# Radiance Hazer



## Radman (Mar 14, 2006)

Has anyone used the new Radiance hazer by LeMaitre? I am thinking of getting it at school, we don't currently have a hazer, and I think it looks to be a rock solid choice. Not only would it be great for school productions, but we could rent it out, too. So basically I'm just asking for opinions on it or a more suitable hazer. Peter Morse and Eric Wade have given testimonials actually that are on the LeMaitre site. http://www.lemaitrefx.com/

Thanks


----------



## len (Mar 14, 2006)

Great product. At full intensity it looks almost like a fogger. Don't know much about dependability since it is new. 

If I were planning on renting it out, I'd get the case and the fan. Expensive, but will keep everything protected and should enable to raise the $$ enough to pay for it.


----------



## BillESC (Mar 14, 2006)

Ryan,

The Radiance is the replacement for the famous Neutron XS. We've shipped a bunch and had no returns to date.

Note; Le Maitre is having a price increase of 5 to 7% the first of April.


----------



## Radman (Mar 14, 2006)

BillESC said:


> Ryan,
> Note; Le Maitre is having a price increase of 5 to 7% the first of April.



That sholdn't be a problem, we're putting it on the purchase order today I believe.

I'd ask to get the touring pack but we don't actually have that much money, at least not without sacrificing gels and lamps and whatnot for the current show. I'm gonna need those lamps, so we'll live without the case and fan. It would be more of an occasional rent out to a theatre or concert than a regular deal. Not that many people in this town actually need one.

Thanks everyone, I'm really excited to finally get to use haze (w00t!)


----------



## Radman (Mar 22, 2006)

Well we got it, and the thing is pretty awesome! It has such a high output! I tested it out and it was almost too much on the lowest setting (well the lowest setting that wasn't OFF)! It should be great, I'll be controlling it via DMX from the light board so I'll have control, and I should be able to produce different atmospheres for different scenes fairly easily. Does anyone have a personality for it for an Express? Should I even bother with one? I have many questions now, as I've never worked with a hazer...lol.

Given data:
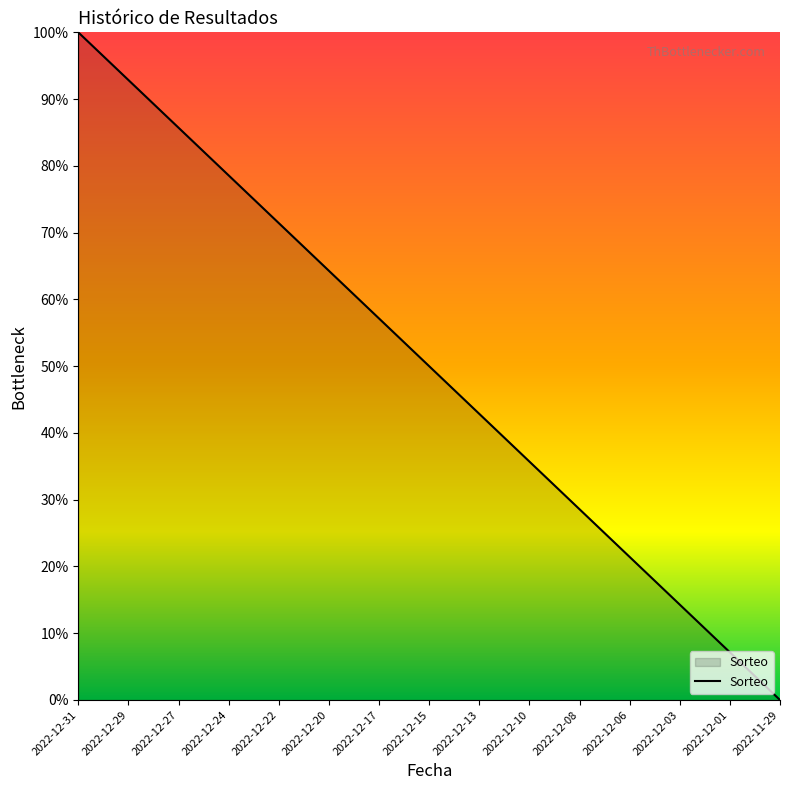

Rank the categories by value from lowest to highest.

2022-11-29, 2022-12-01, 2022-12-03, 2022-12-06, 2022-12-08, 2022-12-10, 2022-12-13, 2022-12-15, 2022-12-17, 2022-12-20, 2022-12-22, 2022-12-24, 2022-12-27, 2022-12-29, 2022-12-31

Activity list:
(A) Reproduce the Radiance hazer thread word for word from "Has anyone used" to "since it is new.".
(B) Pick up the forum thread about the Radiance hazer at its last sentence and keep writing it.
You can set the material aside; none of it is used here.

Outputs for the tasks:
(A)
Has anyone used the new Radiance hazer by LeMaitre? I am thinking of getting it at school, we don't currently have a hazer, and I think it looks to be a rock solid choice. Not only would it be great for school productions, but we could rent it out, too. So basically I'm just asking for opinions on it or a more suitable hazer. Peter Morse and Eric Wade have given testimonials actually that are on the LeMaitre site. http://www.lemaitrefx.com/

Thanks


----------



## len (Mar 14, 2006)

Great product. At full intensity it looks almost like a fogger. Don't know much about dependability since it is new.

(B)
----------



## len (Mar 22, 2006)

Radman said:


> Does anyone have a personality for it for an Express? Should I even bother with one? I have many questions now, as I've never worked with a hazer...lol.



I don't bother with specific personalities on effects like that. Just give it 2 channels, 1 for output and 1 for fan. You'll be fine.


----------



## pacman (May 12, 2006)

We just bought a Radiance hazer. I agree with the comment that at highest speed/output, you get more of a fog effect than haze. I was late turning the unit on one night, so I set it to max to cover the stage & ended up with clouds rather than haze. Given a little time, it will disperse to a nice even haze. At lower speed/output, you'll not get the "puffs," but a fine haze; it's all in how you set the controls. We used it for the opening scene in a show & then shut it down. The haze was pretty much gone by into the third scene. My previous experience with DF50s was haze that would be around for days, so it's nice to have a machine that will dissipate relatively quickly (& not leave an oily mess on everything). I would rather have it go away & have to run the machine again, than to have haze in a scene that shouldn't. By the way, one machine produced enough haze to fill a 44x32 stage. It also seems to use very little fluid.


----------



## asb002 (May 20, 2006)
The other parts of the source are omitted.